To do:
Nothing but the lines below, from the first through the line containing "focal_mm: 2.22", should be set down, each one exactly and without pictures.

[[ Records shown, beginning ]]

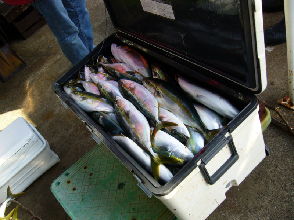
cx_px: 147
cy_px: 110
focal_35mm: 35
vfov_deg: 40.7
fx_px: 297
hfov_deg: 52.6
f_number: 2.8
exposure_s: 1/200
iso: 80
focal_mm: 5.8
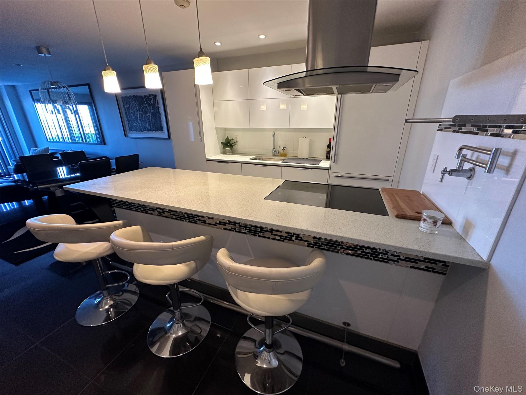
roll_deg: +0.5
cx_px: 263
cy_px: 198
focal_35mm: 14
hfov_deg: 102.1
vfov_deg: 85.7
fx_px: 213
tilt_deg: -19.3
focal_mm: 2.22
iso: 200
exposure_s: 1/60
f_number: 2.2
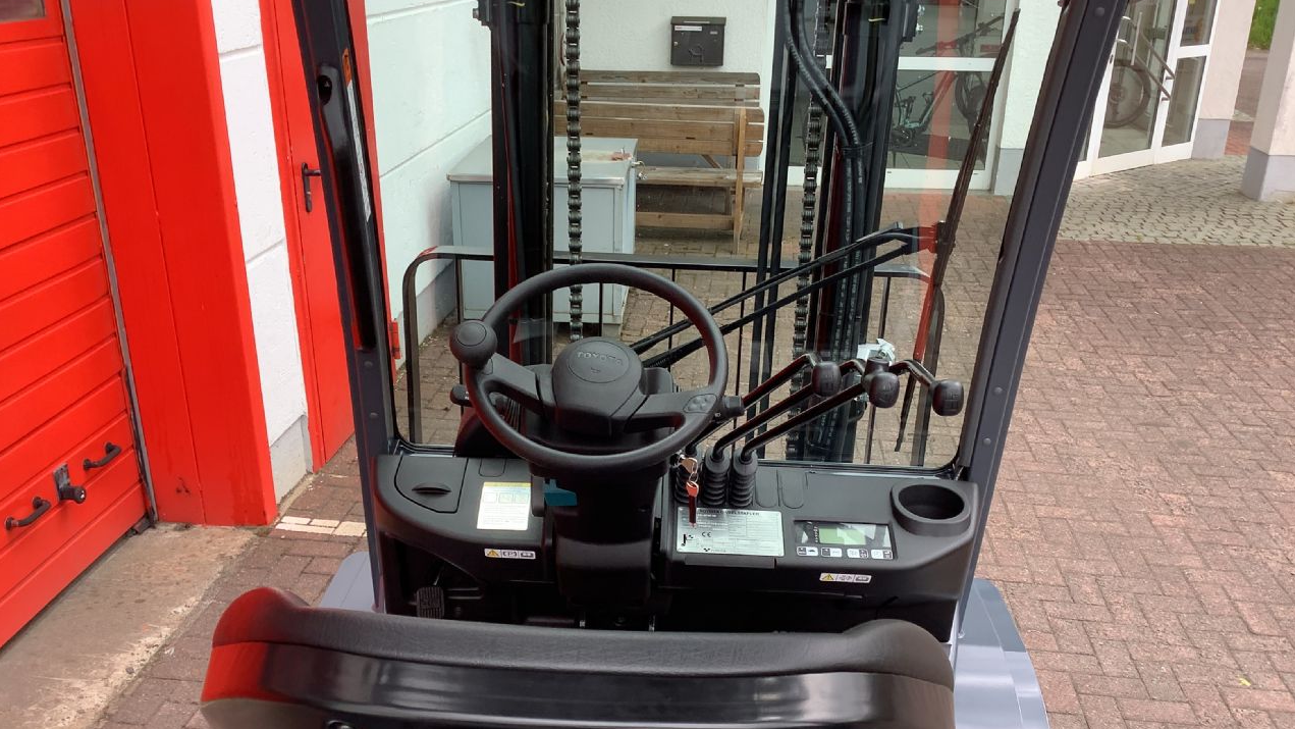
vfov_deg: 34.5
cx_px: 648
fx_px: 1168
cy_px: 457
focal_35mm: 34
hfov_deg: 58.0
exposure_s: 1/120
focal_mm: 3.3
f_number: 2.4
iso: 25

[[ Records shown, end ]]

Task solution:
cx_px: 147
cy_px: 110
focal_35mm: 35
vfov_deg: 40.7
fx_px: 297
hfov_deg: 52.6
f_number: 2.8
exposure_s: 1/200
iso: 80
focal_mm: 5.8
roll_deg: +0.5
cx_px: 263
cy_px: 198
focal_35mm: 14
hfov_deg: 102.1
vfov_deg: 85.7
fx_px: 213
tilt_deg: -19.3
focal_mm: 2.22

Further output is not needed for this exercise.